By Jason Davis – WASHINGTON, DC (Feb 12, 2016) US Soccer Players – Last Saturday, approximately 10,000 Liverpool fans rose from their seats in the 77th minute of an English Premier League match against Sunderland at Anfield and walked out of the famous stadium. Their departure with 13 minutes left to go in the game sent a message to the owners of their beloved club that a planned rise in ticket prices for next season was unacceptable. It was a protest, in a world where protests rarely lead directly to change.
Surprisingly, Liverpool’s owners listened. In a stunning reversal, Fenway Sports Group announced that they were freezing ticket prices for the next two seasons. In an open letter to fans signed by principal owner John W. Henry, chairman Tom Werner, and president Mike Gordon, the club backtracked on their previous ticket price hikes, apologized for any distress, and outlined a commitment to keeping their ticket revenue at current levels to counter fan claims of greediness. The letter is responsive and detailed. While it occasionally expresses a bit of exasperation on the part of management, it did the job of assuaging the concerns of thousands of Liverpool fans in one fell swoop.
The price hike, the walkout, and the Liverpool response all show how difficult it is running a professional sports team that’s also part of the public trust. Fenway Sports Group possesses the shares necessary to call themselves the “owners” of Liverpool Football Club. Certainly, the team needs investment and direction in the world where the old methods of operation will no longer work. But it’s the people of Liverpool who can most rightfully claim ownership of the club in the ways that really count.
FSG counts among their self-identified virtues a deep understanding of those dynamics. They are present in Boston, where the group is the steward of a beloved civic institution called the Boston Red Sox and they are present in Liverpool with Liverpool FC. While it’s undoubtedly better for business not to anger your core customer base, FSG also possesses the language to communicate that for them, doing the right thing isn’t just about the bottom line. That won’t stop fans from calling FSG “greedy” or lumping them in with any number of modern day soccer club owners who show no regard at all for the displeasure of the fans. However, it does put the American ownership group into a slightly different category.

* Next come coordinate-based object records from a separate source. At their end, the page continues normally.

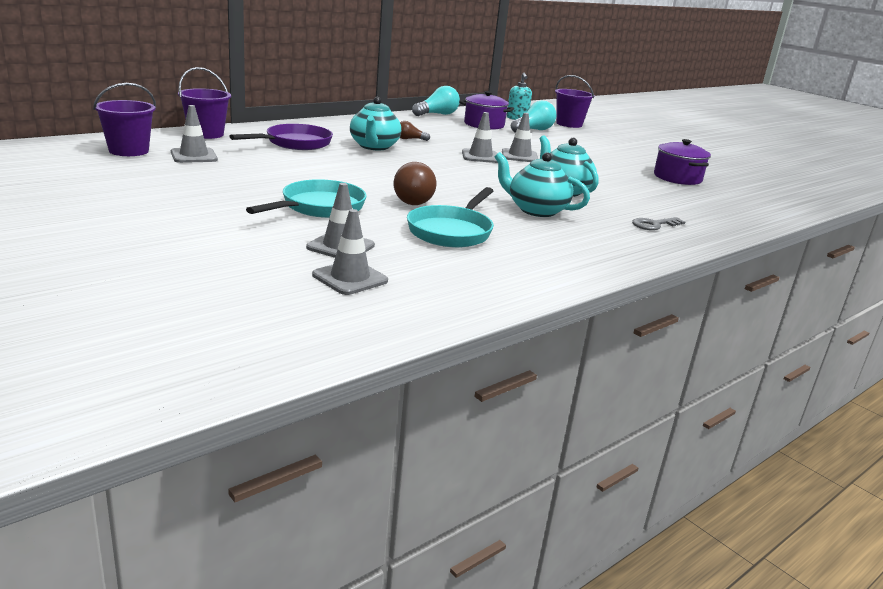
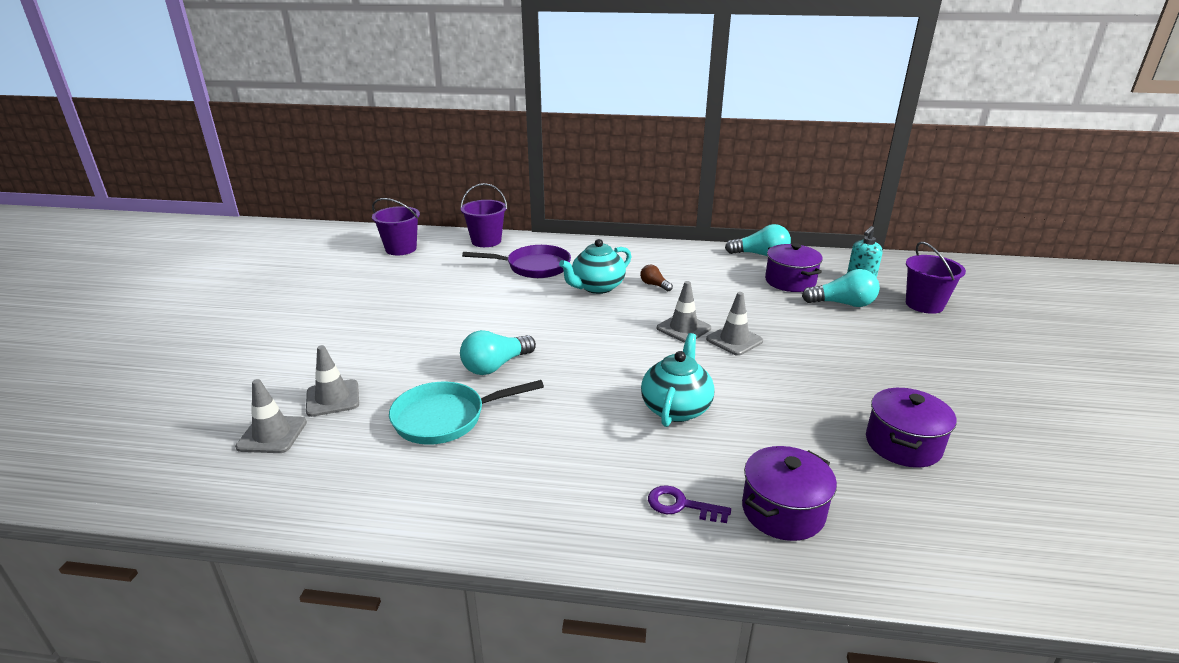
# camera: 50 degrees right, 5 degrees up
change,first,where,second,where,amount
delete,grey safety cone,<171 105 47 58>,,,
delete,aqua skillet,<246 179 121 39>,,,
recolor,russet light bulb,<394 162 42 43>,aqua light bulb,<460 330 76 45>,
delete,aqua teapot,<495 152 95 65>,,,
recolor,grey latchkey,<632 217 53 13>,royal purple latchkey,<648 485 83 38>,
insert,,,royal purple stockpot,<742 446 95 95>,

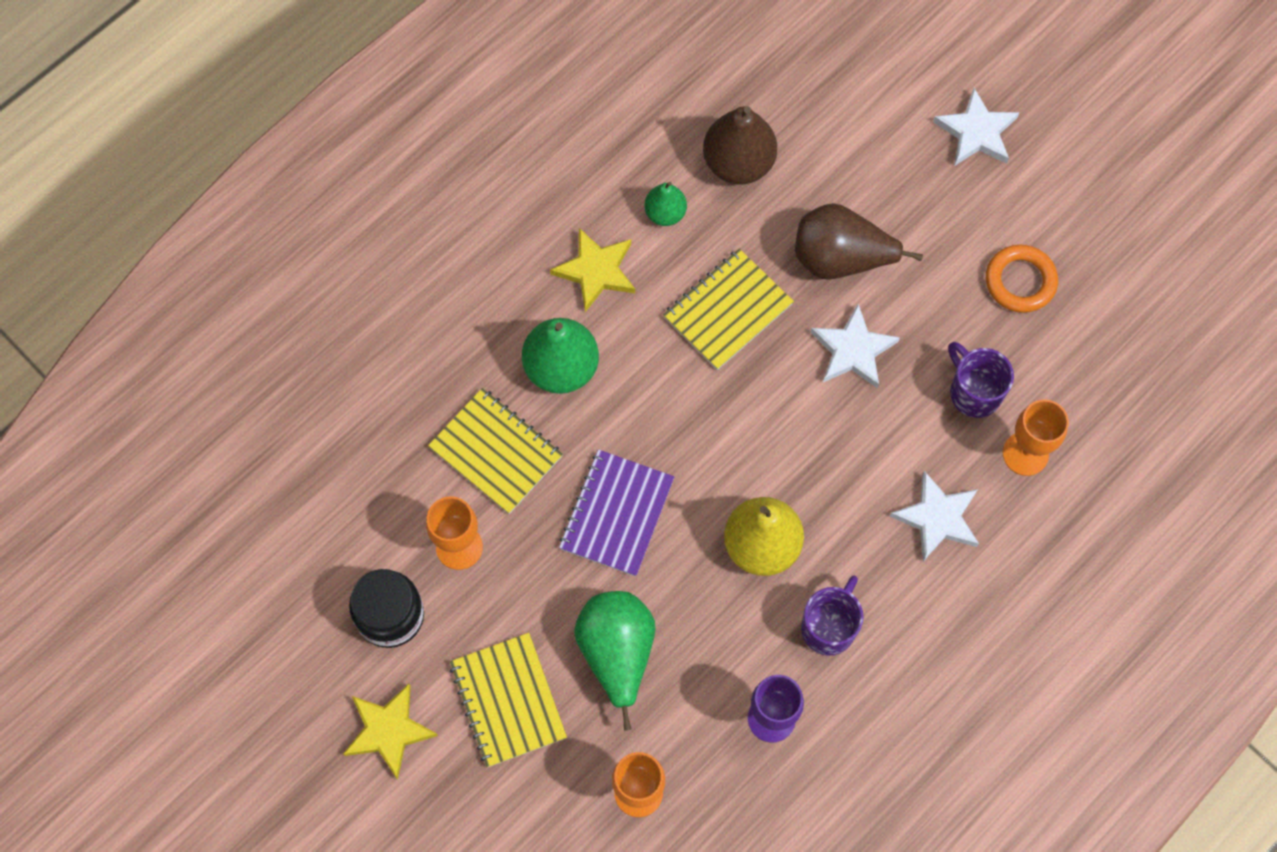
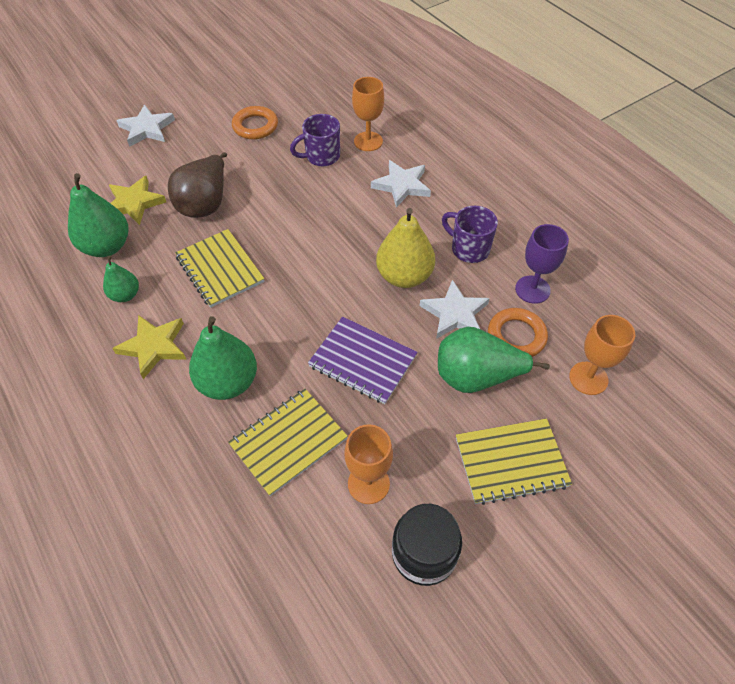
# camera: 80 degrees left, 15 degrees down
change,first,where,second,where,amount
move,bright yellow star shape,<343 684 95 96>,,<109 176 57 49>,
recolor,russet pear,<703 106 74 79>,green pear,<68 173 61 84>,
move,white star shape,<810 304 90 85>,,<420 280 70 59>,
insert,,,orange-coloured hoop,<488 308 60 49>,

Maybe one day, American soccer clubs will reach the same level of reverence. For the most part, American sports franchises are the personal playthings of extremely rich people with the façade of civic institutions. The sense of responsibility necessary to prevent them from taking their team to another city for a sweeter stadium deal simply does not exist. The business comes first. If the business isn’t good, they feel justified in taking their business elsewhere.

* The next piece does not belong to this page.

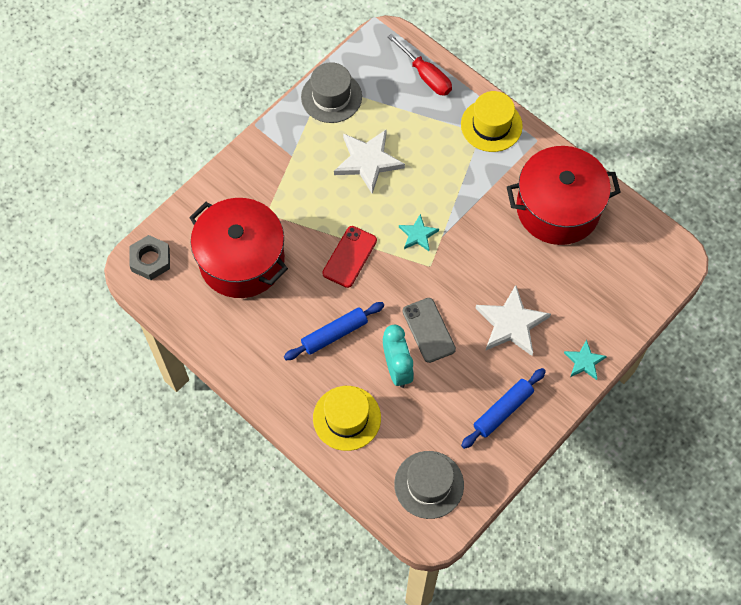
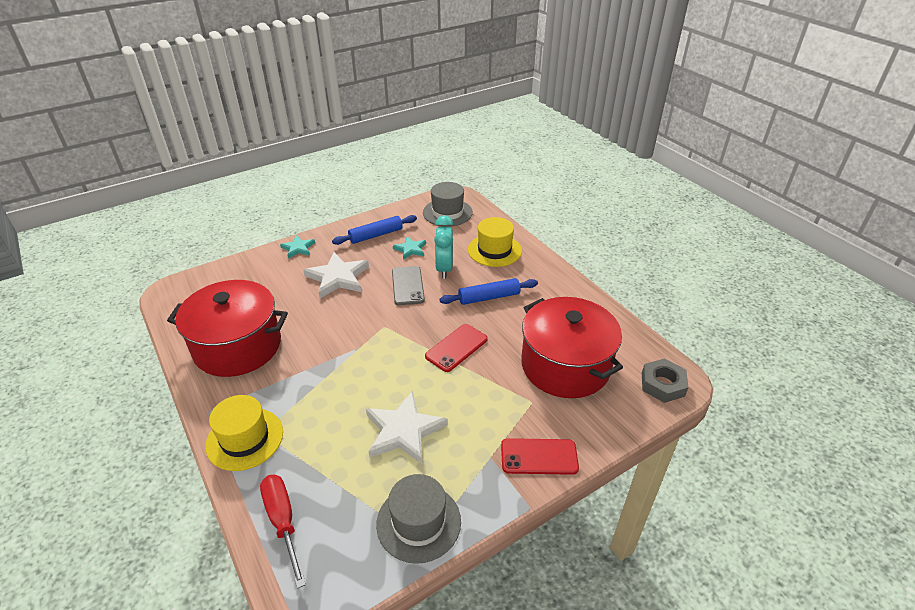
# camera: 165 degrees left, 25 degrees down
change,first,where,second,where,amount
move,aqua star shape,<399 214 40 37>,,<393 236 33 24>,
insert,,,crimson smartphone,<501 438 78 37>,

MLS teams lack the history that turns owners into caretakers. It’s a nice sentiment, one that some investor/operators lean on when necessary, but it’s a limited audience. If the fans of an MLS team walkout, how the team and league responds is primarily a business decision. It’s a business decision made by a North American league operating at a fraction of the costs of Liverpool.
That said, creating the illusion that the owners of MLS clubs hold their fans in the same high regard that FSG does the Liverpool faithful is important. It’s what will sustain teams when they’re struggling on the field. Further, it’s what makes sports truly special. Without a bond between team and community that goes beyond the superficial, MLS is nothing more than a fly-by-night minor league. For MLS to truly succeed, everything has to feel real.
Real enough that if one day MLS fans want to stage a mass walkout over a ticket hike, the ownership responds as a caretaker rather than an investor/operator. A professional sports enterprise is little more than a logo, a series of contracts and obligations, and maybe a building, but we all know that’s not the point.
The banners that fans held aloft at Anfield before the walkout on Saturday that read “Football Without Fans Is Nothing” is right. Fenway Sports Group learned that lesson the hard way. Maybe MLS can learn the same lesson without all the pain.